**Task 1**
Could you output the passage of the passive-income essay starting at "I figured that" and ending at "size? Not big.", copied word for word?
**Task 2**
In the passive-income essay, how much did the first OSX app earn each month?
**Task 3**
Can you carry the passive-income essay forward from its final sentence?

------ Excerpted passage

But bear with me, I’m still far from getting as much as working full-time or doing freelance. I make just enough to cover my basic expenses and its minimal running cost.

All began with a simple idea

I wanted to be able to free myself from any location, not just meaning an office space, but everywhere including my living. I wanted to be able to travel anywhere in the world, without worrying income and expenses. Rather simple idea, not necessarily easily achievable.

I figured that one possible way was to start generating passive income for myself.

My first attempt was making an OSX app back in few years ago as a side project. It took me months including all the development work, maintenance and promotion. The effort pays off and It started generating some revenue. It was not a huge success, about a few hundred bucks per month, was definately a good start.

Small things add up anyway.

Living with the uncertainty

Trying to live with selling a Sketch plugin might not be safe bet. First, no one really does that, while plugins are mostly completely free and open source at the time. And there were a lot more issues:

How is the market size? Not big.
How much can I eventually get? Probably not much.
How long can this be? Well, I’ve no idea, as long as Sketch is there and nothing comes out later completely make it obsolete.
What if that’s the case? That’s life, deal with it, or start something else.

I do because I enjoy the whole process, the challenges, and I am just being myself.

Goodbye to the old good days

Putting this into business solely depend on my execution. What’s the next target? What’s the priority? Shall I write code first? Or blog posts? What can I outsource? All that I have to decide by myself.

------------
------ Data

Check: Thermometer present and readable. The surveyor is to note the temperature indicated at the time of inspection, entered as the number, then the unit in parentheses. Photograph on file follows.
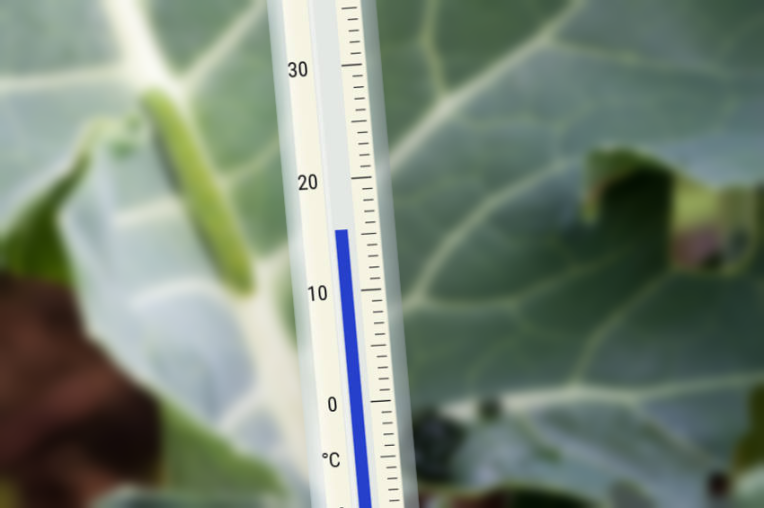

------------

**Task result 1**
I figured that one possible way was to start generating passive income for myself.

My first attempt was making an OSX app back in few years ago as a side project. It took me months including all the development work, maintenance and promotion. The effort pays off and It started generating some revenue. It was not a huge success, about a few hundred bucks per month, was definately a good start.

Small things add up anyway.

Living with the uncertainty

Trying to live with selling a Sketch plugin might not be safe bet. First, no one really does that, while plugins are mostly completely free and open source at the time. And there were a lot more issues:

How is the market size? Not big.

**Task result 2**
About a few hundred bucks per month.

**Task result 3**
Development was everything, when I was an iOS Engineer.
Design was everything, when I was an UX Designer.

Everything is everything, now I realized.

Doing what I needed to

Sometimes, I growth hack and fine tune my landing page.
Sometimes, I work on tutorials.
Sometimes, I curate contributions by others.
Sometimes, I create new templates.
Sometimes, I do bug fixes and support.
Sometimes, I push sales by offering promo codes (Tips: use “reader”)
Sometimes, I go back to design and development.
Sometimes, I sit back and play.

I do what I needed to. I do what I wanted to.

Finding passion that changed my life

I used to call myself a “focused” iOS engineer and UX designer. I tweeted about development tips, wrote about iOS development, all sorts related. I simply didn’t have much hobbies, until 2015.

I slowly discovered what I wanted to do.

Signed up for a workshop to practice latte art. Left: Three hearts, Right: Tulip.

I realize I love to drink coffee and practice my latte art. But I don’t settle for bad quality that I hand grind my own beans even my workspace already provides that for free.

I realized after I cracked my arm when I was playing Freeline Skates, but I have no plans to stop playing it.

I realized I am concerned with the cup I used for brewing tea. I realized playing foosball has so much skills and fun. I realized there’re so much to read and learn everyday that I wish I don’t have to go to bed.

My wish in 2016

I might have not achieved my ideal lifestyle yet, but I think I’m getting closer.

I quitted my full-time job in 2013, became a freelancer in 2014, worked indie in 2015. I will do whatever it takes to actualise my dream in 2016.

Lets see how it goes.

Life has literally no rules. Work hard, play hard, be whatever you wanted.